Es waren aber die Mainzer, die mehr und auch die besseren Chancen hatten. Doch Imre Szabics, einstiger Angreifer beim VfB, vermochte kurz nach Spielbeginn aus kürzester Distanz nicht den Ball über die Linie zu bringen. Bei weiteren Torgelegenheiten zeichnete sich Nationalkeeper Timo Hildebrand aus. So kam es, dass die aufopferungsvoll kämpfenden Mainzer im vierten Spiel nacheinander ohne Torerfolg blieben. Doch kassierten sie diesmal wenigstens auch keinen Treffer. Die Mannschaft lebt, das ist das wichtigste Signal, sagte Präsident Harald Strutz. Der erste Sieg seit dem 2:1 gegen den VfL Bochum am 12. August lässt jedoch weiter auf sich warten.

Ein Signal setzte auch Coach Jürgen Klopp. Statt Kapitän und FSV-Urgestein Dimo Wache hütete erstmals seit Anfang Mai wieder der eigentliche Ersatzmann Christian Wetklo das Mainzer Tor, nachdem die Nummer Eins vor allem nach dem 0:1 bei Hannover 96 heftig in die Kritik geraten war. Er hat die Entscheidung mitgetragen, erklärte Klopp, der auch in den beiden Partien bis zur Winterpause bei Borussia Mönchengladbach und daheim im dann sicherlich wieder mit 20 300 Zuschauern ausverkauften Bruchwegstadion gegen Rekordmeister Bayern München auf Wetklo bauen will. Dessen Aktionen wurden von den Fans gegen den VfB frenetisch gefeiert.

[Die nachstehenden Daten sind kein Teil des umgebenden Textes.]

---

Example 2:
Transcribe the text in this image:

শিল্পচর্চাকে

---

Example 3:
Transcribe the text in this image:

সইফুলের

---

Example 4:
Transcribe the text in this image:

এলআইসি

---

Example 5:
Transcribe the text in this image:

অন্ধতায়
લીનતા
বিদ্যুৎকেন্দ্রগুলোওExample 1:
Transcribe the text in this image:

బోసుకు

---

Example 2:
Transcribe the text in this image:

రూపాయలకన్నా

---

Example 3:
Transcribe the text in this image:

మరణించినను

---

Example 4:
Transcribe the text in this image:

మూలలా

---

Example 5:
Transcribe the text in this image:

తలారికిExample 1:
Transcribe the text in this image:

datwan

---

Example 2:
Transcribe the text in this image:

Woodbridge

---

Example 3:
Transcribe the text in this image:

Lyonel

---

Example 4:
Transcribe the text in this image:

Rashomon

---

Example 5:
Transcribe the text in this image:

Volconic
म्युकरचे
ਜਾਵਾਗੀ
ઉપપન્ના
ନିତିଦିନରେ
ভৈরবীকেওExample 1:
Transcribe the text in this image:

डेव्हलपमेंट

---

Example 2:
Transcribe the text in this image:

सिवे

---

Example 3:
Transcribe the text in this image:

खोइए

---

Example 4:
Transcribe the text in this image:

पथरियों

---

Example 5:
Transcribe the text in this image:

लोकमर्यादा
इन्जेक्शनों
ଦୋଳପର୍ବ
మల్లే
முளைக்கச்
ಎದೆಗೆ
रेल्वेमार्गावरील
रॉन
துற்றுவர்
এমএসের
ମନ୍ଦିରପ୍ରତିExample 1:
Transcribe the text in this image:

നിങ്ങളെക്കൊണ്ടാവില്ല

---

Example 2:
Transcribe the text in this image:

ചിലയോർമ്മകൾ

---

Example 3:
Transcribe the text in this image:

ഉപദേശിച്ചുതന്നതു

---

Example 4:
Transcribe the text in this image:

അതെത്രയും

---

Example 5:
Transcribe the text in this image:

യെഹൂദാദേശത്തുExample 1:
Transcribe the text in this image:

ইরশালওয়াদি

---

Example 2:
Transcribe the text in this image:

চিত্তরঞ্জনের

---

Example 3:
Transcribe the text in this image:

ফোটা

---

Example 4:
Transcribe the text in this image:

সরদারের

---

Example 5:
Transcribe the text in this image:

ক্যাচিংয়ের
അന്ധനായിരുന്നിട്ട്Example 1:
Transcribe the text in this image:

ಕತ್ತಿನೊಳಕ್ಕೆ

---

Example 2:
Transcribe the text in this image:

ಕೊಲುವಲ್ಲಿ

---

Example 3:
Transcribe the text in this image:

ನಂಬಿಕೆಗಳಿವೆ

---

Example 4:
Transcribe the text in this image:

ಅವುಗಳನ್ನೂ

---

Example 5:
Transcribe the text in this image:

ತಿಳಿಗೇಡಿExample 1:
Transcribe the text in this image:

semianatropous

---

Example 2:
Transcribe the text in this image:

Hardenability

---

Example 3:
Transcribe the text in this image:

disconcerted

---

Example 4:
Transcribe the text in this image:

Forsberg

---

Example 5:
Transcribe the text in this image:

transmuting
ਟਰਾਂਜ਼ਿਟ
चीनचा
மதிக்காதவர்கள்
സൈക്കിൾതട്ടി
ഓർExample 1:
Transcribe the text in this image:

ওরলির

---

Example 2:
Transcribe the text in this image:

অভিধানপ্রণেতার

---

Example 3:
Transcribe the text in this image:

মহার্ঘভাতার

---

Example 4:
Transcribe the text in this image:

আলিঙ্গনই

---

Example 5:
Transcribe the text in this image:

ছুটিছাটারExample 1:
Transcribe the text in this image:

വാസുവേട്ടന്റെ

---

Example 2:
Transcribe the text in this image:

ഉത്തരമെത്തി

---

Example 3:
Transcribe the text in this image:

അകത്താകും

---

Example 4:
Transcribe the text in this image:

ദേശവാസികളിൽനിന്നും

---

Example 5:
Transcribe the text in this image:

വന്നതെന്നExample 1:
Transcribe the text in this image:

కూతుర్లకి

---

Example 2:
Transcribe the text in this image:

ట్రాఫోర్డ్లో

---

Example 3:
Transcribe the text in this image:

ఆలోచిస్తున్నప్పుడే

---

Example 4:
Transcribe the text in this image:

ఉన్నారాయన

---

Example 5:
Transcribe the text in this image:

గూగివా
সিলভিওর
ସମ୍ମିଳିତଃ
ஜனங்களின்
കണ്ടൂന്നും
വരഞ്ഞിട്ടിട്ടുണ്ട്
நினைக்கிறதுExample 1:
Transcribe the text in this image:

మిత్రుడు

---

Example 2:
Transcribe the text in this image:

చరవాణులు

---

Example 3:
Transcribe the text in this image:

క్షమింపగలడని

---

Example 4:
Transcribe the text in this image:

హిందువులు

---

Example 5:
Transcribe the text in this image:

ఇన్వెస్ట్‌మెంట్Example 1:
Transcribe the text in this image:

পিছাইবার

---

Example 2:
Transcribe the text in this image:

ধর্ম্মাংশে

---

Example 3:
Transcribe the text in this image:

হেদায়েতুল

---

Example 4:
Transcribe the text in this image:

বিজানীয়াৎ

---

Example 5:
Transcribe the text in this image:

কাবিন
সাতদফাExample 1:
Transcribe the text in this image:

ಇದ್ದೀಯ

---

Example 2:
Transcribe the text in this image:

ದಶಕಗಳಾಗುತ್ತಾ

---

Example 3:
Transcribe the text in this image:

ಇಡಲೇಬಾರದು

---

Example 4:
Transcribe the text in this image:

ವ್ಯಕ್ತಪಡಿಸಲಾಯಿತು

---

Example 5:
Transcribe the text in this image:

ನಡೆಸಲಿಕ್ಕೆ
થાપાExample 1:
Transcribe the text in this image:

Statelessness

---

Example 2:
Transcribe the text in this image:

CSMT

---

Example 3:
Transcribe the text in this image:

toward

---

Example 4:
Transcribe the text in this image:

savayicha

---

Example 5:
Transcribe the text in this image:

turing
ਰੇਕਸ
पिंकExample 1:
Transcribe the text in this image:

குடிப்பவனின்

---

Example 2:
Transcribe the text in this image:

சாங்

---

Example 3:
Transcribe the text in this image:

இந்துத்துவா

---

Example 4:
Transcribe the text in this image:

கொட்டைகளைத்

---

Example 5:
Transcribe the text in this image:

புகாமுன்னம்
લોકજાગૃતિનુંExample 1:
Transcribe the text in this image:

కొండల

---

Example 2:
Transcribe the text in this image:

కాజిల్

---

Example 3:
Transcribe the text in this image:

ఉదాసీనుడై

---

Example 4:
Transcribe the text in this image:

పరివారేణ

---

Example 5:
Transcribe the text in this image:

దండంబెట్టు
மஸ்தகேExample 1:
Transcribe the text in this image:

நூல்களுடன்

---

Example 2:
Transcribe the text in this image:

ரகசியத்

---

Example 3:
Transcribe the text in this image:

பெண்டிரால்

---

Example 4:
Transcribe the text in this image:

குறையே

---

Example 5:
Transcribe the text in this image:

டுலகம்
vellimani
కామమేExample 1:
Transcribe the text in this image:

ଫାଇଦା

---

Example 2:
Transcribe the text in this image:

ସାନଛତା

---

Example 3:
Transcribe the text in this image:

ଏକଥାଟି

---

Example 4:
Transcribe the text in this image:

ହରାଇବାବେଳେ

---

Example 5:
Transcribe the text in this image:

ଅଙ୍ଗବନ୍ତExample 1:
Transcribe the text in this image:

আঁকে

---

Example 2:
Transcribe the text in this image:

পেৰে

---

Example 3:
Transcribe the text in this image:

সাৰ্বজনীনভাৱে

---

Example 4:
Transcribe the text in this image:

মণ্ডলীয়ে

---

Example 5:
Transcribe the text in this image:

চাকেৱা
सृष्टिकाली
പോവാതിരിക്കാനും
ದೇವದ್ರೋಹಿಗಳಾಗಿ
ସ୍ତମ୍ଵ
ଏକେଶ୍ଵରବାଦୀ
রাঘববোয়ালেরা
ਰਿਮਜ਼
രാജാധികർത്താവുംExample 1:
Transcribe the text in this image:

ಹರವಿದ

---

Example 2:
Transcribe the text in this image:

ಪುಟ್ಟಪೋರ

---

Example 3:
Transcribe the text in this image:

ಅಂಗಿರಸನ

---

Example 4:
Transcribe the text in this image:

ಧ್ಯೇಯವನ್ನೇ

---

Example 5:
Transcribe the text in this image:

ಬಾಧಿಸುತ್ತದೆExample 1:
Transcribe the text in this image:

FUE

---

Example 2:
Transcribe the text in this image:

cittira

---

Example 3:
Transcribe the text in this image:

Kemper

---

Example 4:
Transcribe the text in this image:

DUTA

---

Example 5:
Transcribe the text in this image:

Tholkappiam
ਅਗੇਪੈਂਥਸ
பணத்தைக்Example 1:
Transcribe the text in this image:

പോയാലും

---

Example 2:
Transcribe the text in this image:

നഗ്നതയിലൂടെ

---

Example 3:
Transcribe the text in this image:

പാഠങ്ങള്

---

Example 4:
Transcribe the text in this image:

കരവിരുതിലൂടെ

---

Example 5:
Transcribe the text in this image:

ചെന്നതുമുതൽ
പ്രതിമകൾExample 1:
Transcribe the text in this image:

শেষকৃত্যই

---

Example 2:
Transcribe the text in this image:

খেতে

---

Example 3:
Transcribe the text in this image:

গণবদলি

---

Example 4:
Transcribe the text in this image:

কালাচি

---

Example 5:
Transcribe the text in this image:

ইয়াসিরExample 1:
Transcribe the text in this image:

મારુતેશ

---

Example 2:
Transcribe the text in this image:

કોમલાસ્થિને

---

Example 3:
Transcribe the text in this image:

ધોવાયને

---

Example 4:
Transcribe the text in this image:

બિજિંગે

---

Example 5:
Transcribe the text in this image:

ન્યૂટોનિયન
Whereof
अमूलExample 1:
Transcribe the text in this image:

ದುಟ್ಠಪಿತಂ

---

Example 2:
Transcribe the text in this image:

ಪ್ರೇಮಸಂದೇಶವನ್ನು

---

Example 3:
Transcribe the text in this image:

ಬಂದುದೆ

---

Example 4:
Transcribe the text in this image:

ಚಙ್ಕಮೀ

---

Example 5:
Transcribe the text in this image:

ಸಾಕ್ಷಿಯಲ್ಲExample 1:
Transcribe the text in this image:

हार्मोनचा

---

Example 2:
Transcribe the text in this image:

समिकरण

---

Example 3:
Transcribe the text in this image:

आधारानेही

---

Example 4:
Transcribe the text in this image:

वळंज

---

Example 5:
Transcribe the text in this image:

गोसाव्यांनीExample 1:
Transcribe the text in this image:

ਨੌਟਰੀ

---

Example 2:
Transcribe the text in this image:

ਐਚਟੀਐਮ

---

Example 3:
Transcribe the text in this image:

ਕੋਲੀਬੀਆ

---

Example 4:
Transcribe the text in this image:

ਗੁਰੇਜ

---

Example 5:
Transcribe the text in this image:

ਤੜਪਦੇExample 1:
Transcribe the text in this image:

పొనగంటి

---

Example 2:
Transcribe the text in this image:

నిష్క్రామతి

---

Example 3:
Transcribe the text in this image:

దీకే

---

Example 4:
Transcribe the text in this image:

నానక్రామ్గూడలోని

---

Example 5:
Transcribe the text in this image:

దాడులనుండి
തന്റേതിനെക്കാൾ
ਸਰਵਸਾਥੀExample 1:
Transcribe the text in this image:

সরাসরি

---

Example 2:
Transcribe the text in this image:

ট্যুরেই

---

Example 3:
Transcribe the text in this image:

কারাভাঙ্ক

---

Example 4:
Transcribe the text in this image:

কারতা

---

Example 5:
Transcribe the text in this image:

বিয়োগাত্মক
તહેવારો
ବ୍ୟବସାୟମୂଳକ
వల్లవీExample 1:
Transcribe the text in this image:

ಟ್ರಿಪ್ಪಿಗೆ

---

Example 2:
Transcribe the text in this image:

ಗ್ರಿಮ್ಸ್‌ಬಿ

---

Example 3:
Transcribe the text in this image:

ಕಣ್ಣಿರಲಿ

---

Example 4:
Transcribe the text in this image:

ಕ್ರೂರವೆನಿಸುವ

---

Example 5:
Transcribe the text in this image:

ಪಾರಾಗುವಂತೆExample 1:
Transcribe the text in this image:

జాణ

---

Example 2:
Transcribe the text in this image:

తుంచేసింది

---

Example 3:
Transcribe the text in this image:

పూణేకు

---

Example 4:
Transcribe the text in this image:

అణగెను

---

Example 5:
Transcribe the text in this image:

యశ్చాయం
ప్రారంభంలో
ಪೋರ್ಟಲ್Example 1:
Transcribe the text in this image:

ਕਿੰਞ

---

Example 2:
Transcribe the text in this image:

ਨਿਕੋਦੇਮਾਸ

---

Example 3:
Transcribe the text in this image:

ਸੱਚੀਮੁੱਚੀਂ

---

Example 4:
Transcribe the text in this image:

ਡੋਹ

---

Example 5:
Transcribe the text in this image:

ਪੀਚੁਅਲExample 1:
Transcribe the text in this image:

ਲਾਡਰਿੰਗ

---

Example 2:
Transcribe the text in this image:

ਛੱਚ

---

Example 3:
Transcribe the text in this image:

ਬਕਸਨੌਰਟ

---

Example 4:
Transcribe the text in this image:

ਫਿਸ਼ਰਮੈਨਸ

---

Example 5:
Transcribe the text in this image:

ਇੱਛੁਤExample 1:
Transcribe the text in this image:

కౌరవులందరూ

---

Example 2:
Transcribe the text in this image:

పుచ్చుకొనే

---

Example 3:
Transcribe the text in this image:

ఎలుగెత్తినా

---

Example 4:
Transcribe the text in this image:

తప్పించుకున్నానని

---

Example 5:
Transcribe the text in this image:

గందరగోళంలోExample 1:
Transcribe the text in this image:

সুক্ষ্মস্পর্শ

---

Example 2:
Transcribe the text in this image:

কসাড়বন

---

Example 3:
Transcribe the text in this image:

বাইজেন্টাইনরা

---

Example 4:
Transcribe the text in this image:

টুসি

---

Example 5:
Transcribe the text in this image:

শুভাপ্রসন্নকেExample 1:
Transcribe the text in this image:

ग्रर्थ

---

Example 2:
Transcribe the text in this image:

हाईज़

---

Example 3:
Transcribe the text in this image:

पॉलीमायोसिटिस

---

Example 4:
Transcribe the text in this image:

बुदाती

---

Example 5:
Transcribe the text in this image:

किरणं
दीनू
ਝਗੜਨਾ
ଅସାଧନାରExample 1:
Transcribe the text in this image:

Nach der Winterpause, für die Manager Christian Heidel im Kampf gegen den Abstieg im dritten Bundesliga-Jahr einige Neuzugänge in Aussicht stellte, werde man weiter sehen. Klopp: Die Gesamtsituation ist aber nicht hoffnungslos. Das müsste nun auch der Letzte gesehen haben.